**Supplied information**

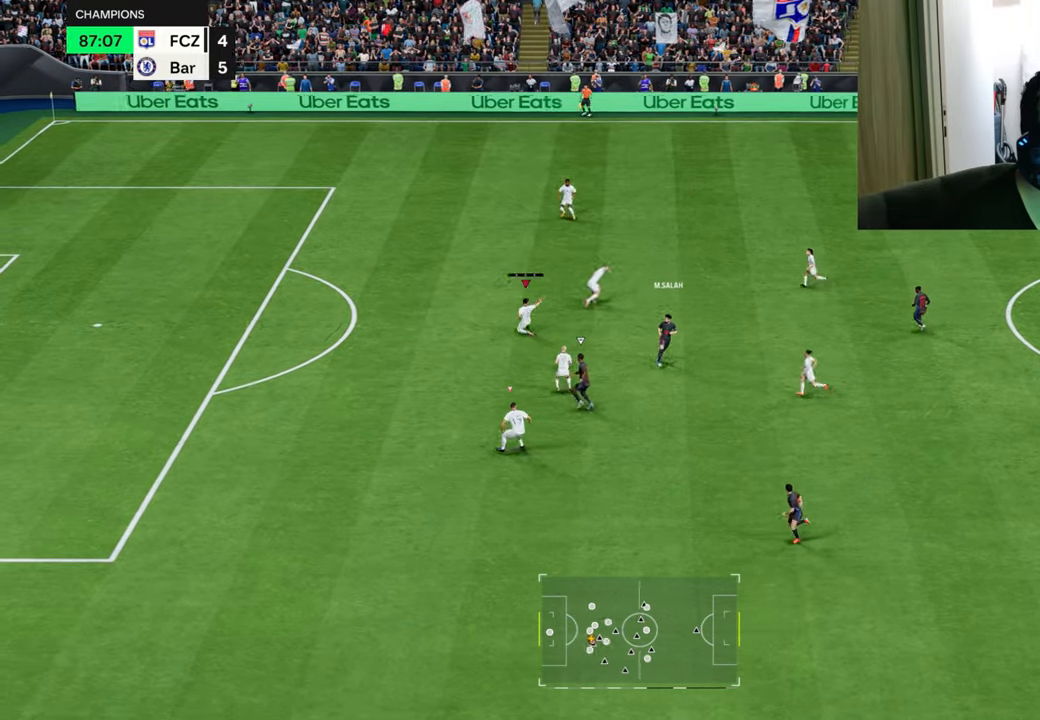
{"buttons": ["CROSS", "L1", "R1"], "left_stick": "left", "right_stick": "center", "events": [[200, "TRIANGLE", "up"], [284, "CROSS", "down"], [401, "CROSS", "up"], [401, "L1", "down"], [401, "L2", "up"], [467, "CROSS", "down"]]}
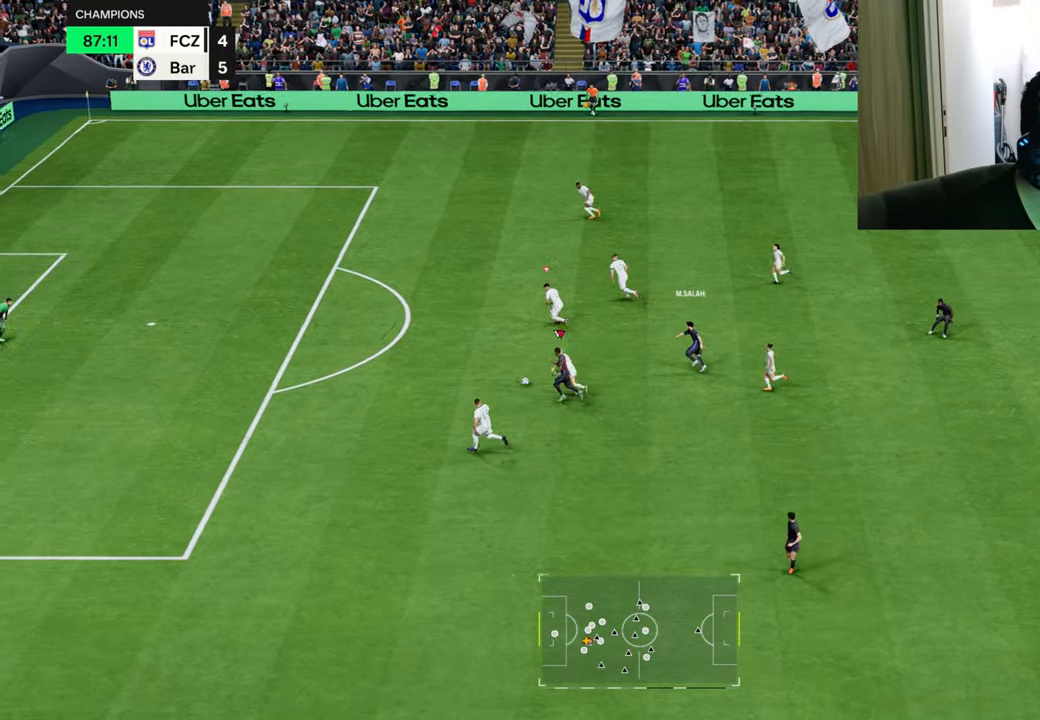
{"buttons": ["L1", "R1"], "left_stick": "up-left", "right_stick": "center", "events": [[16, "L1", "up"], [33, "CROSS", "up"], [50, "left_stick", "up-left"], [100, "CROSS", "down"], [200, "CROSS", "up"], [200, "left_stick", "left"], [267, "CROSS", "down"], [500, "CROSS", "up"], [500, "L1", "down"], [500, "left_stick", "up-left"]]}
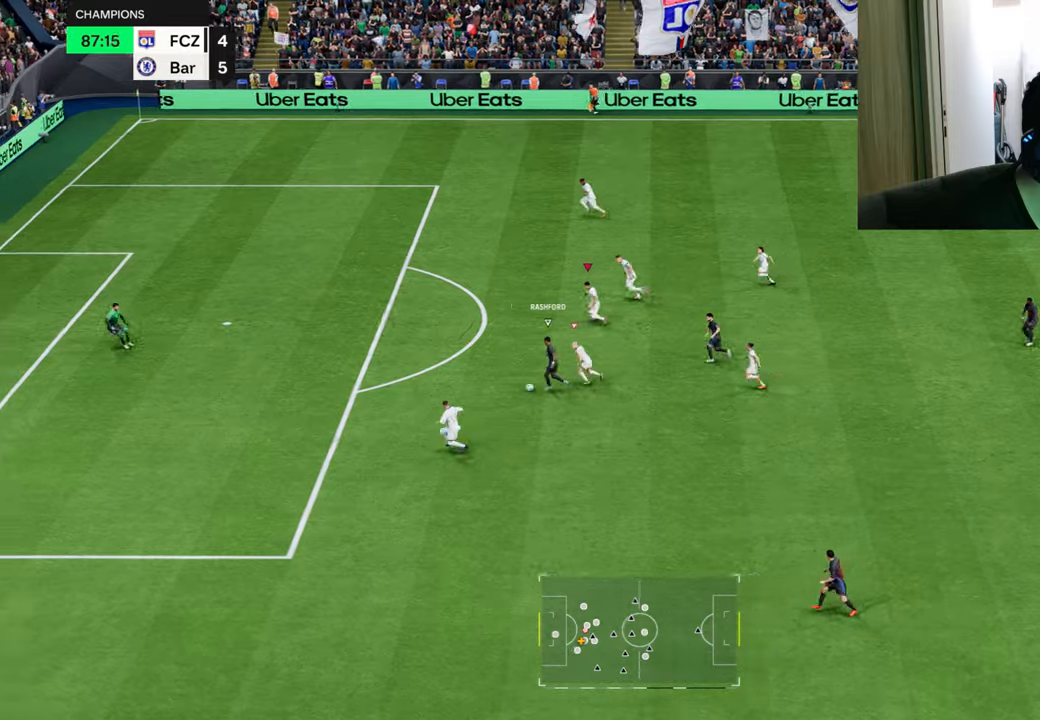
{"buttons": ["TRIANGLE", "R1"], "left_stick": "up", "right_stick": "center", "events": [[16, "TRIANGLE", "down"], [117, "L1", "up"], [300, "left_stick", "up"]]}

**What to produce**
Print the material in full and exactly, minus the pictures.

**Response for this exercise**
{"buttons": ["CROSS", "L1", "R1"], "left_stick": "left", "right_stick": "center", "events": [[200, "TRIANGLE", "up"], [284, "CROSS", "down"], [401, "CROSS", "up"], [401, "L1", "down"], [401, "L2", "up"], [467, "CROSS", "down"]]}
{"buttons": ["L1", "R1"], "left_stick": "up-left", "right_stick": "center", "events": [[16, "L1", "up"], [33, "CROSS", "up"], [50, "left_stick", "up-left"], [100, "CROSS", "down"], [200, "CROSS", "up"], [200, "left_stick", "left"], [267, "CROSS", "down"], [500, "CROSS", "up"], [500, "L1", "down"], [500, "left_stick", "up-left"]]}
{"buttons": ["TRIANGLE", "R1"], "left_stick": "up", "right_stick": "center", "events": [[16, "TRIANGLE", "down"], [117, "L1", "up"], [300, "left_stick", "up"]]}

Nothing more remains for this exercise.